In 2007, the influential RAND
Corporation issued a major report titled "Building Moderate Muslim
Networks," which urged the US government to form links with Muslim
groups that opposed Islamist extremism. The report stressed the Sufi
role as moderate traditionalists open to change, and thus as potential
allies against violence.
Some Western nations are just now
grasping the rich rewards that would come from an alliance with the
Sufi, with Muslim forces who can claim such impeccable historical and
religious credentials. The British government especially has befriended
the Sufi orders, and has made groups like the British Muslim Forum and
the Sufi Muslim Council its main conversation partners in the Muslim
community.
Sufis, better than anyone, can tell
disaffected young Muslims that the quest for peace is not a surrender
to Western oppression, still less a betrayal of Islam, but rather a
return to the faith's deepest roots. And while Sufis have religious
reasons for favoring peaceful and orderly societies, they also stand to
benefit mightily from government support in their struggle against the
fanatics. As the fundamentalists have expanded, they press hard on
Muslim populations who are overwhelmingly drawn from countries where
the Sufi current has always dominated Islamic life, from Pakistan,
Turkey, and North Africa.
If this British model works, it
would encourage the growth of a Euro-Islam that could reconcile easily
with modernity and democracy, while yielding nothing of its religious
content.
Nobody is pretending that building
bridges with Sufis will resolve the many problems that divide the West
from the Islamic world. In countries like Afghanistan or Somalia,
warfare and violence might be so deeply engraved into the culture that
they can never be expunged. Yet in so many lands, reviving Sufi
traditions provide an effective bastion against terrorism, much
stronger than anything the West could supply by military means alone.

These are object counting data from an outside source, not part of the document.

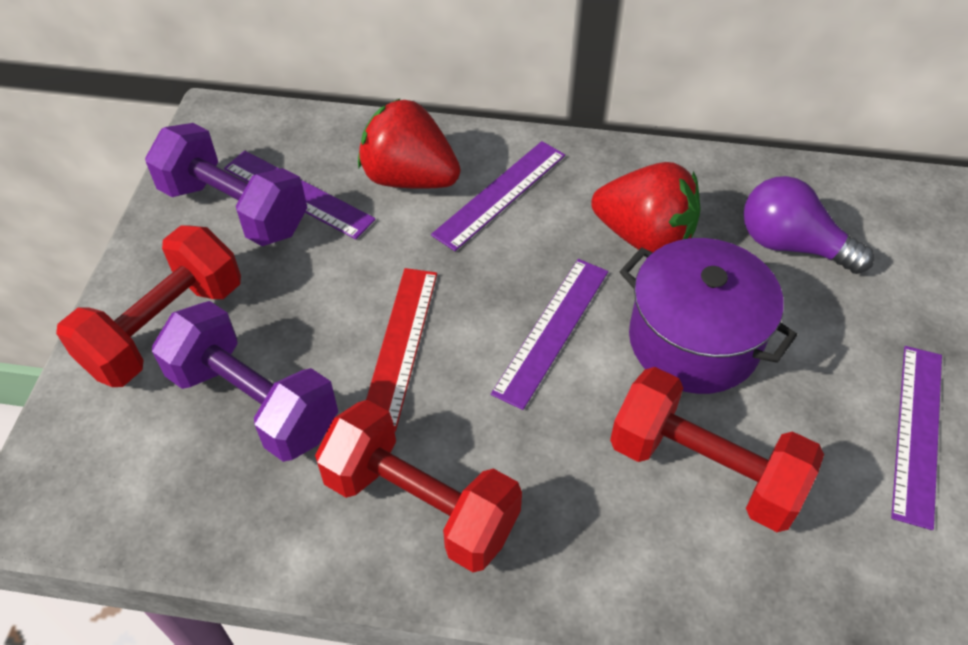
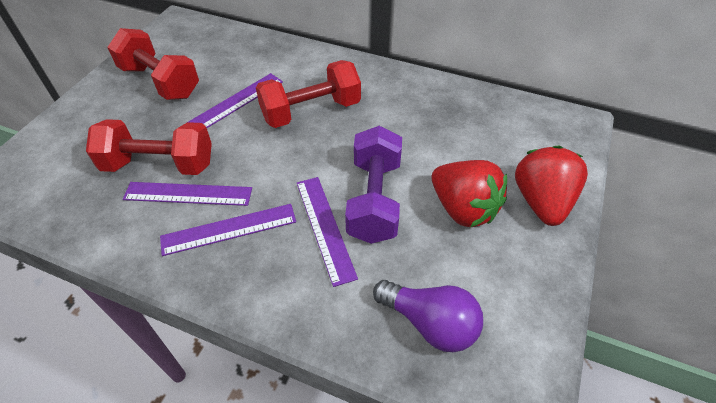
purple dumbbell: [145,123,307,246] [152,301,338,462] = 2 -> [345,126,402,244] = 1
purple pot: [619,238,797,394] = 1 -> none = 0
red ruler: [366,268,437,432] = 1 -> none = 0

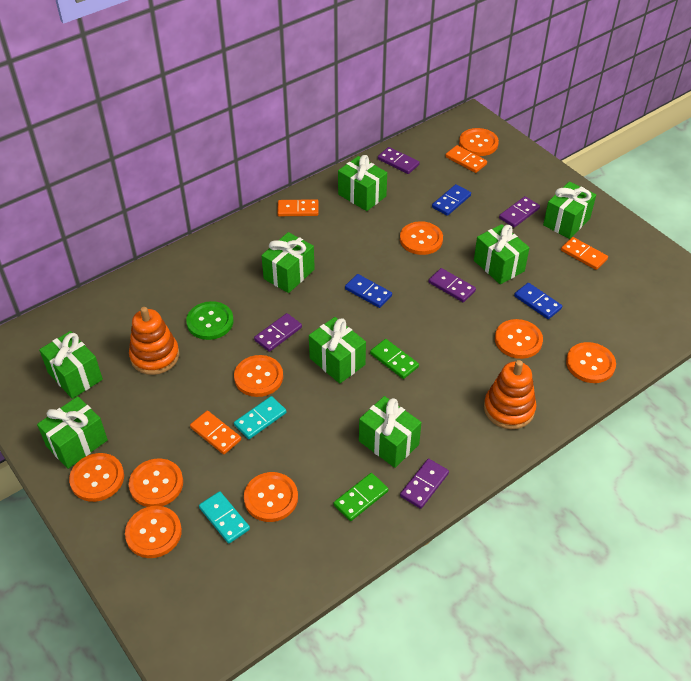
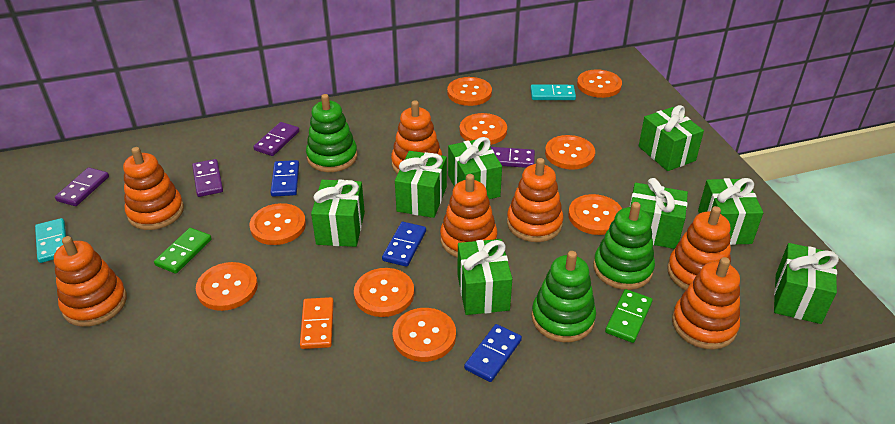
green button: [186,301,234,340] = 1 -> none = 0
green stacking toy: none = 0 -> [306,94,358,172] [531,251,596,342] [593,202,655,290] = 3
orange domino: [190,411,241,454] [277,199,319,216] [446,145,487,173] [561,237,608,270] = 4 -> [300,297,334,349] = 1
orange stacking toy: [129,307,179,375] [484,360,536,429] = 2 -> [54,236,127,327] [123,147,184,230] [391,101,442,174] [440,174,498,258] [507,158,563,242] [667,206,731,290] [672,257,740,350] = 7
purple domino: [254,313,302,352] [378,147,419,174] [400,459,449,509] [428,268,476,302] [499,196,540,227] = 5 -> [55,167,109,206] [192,159,223,197] [253,122,299,156] [490,147,535,168] = 4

The West's best hope for global peace is not a decline or
secularization of Islam, but rather a renewal and strengthening of that
faith, and above all of its spiritual and mystical dimensions.
Philip Jenkins is Distinguished
Senior Fellow at the Institute for Studies of Religion at Baylor
University. He is author of "The Lost History of Christianity: The
Thousand-Year Golden Age of the Church in the Middle East, Africa, and
Asia -- and How It Died" (HarperOne, 2008).